Fact: Today's braces can be a fashion statement or almost invisible. While TV shows and movies often portray braces as unattractive, that is more stereotype than fact. Braces can be tooth-colored or clear for those who want them to go unnoticed. At the other end of the spectrum, there are brackets shaped like hearts and footballs. You can get orthodontic rubber bands in school colors or holiday hues such as red, white, and blue. Some people also choose gold-plated braces and glow-in-the-dark retainers.
Myth: Signals from braces can link to the Internet to download songs onto an iPod.
Fact: Sorry, but this is just wishful thinking--for now!3
Myth: Braces must be tight and painful to work.
Fact: It's like breaking in a new pair of shoes. After a short period of adjustment, braces are quite comfortable.3
Myth: Braces make it hard to play musical instruments and sports.

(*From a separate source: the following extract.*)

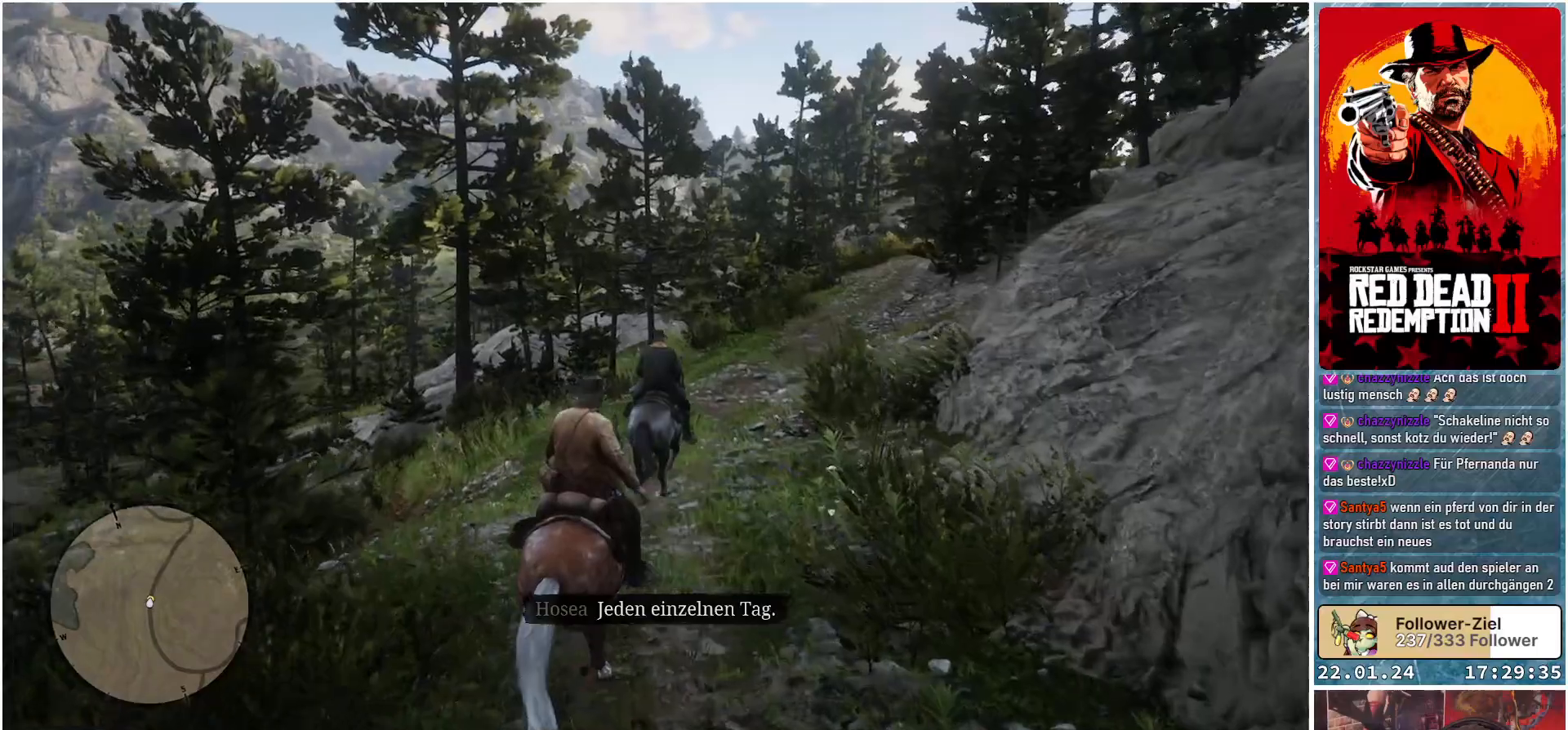
{"buttons": ["A"], "left_stick": "center", "right_stick": "center", "events": []}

Fact: Your dentist or orthodontist can give you a protective mouth guard for contact sports, such as football or wrestling, which could result in injury to the mouth or jaw. As for playing an instrument, you may need to practice a bit to adapt to your new braces, but there's no reason to stop the music.1
Myth: If you wanted to capture a person with braces, you could just aim a giant magnet at them and they would be pulled to it teeth-first.
Fact: You might see this happen in cartoons, but it's not possible in reality. Braces are made from nonmagnetic materials.3
1 "FAQs." American Association of Orthodontists. http://www.braces.org/mythsandfacts/MYTHS-AND-FACTS.cfm. Accessed 2009.
2 "Learn--A Beautiful Smile for Everyone." American Association of Orthodontists. http://www.braces.org/learn/index.cfm. Accessed 2009.
3 "Myths and Facts." American Association of Orthodontists. http://www.braces.org/mythsandfacts/index.cfm. Accessed 2009.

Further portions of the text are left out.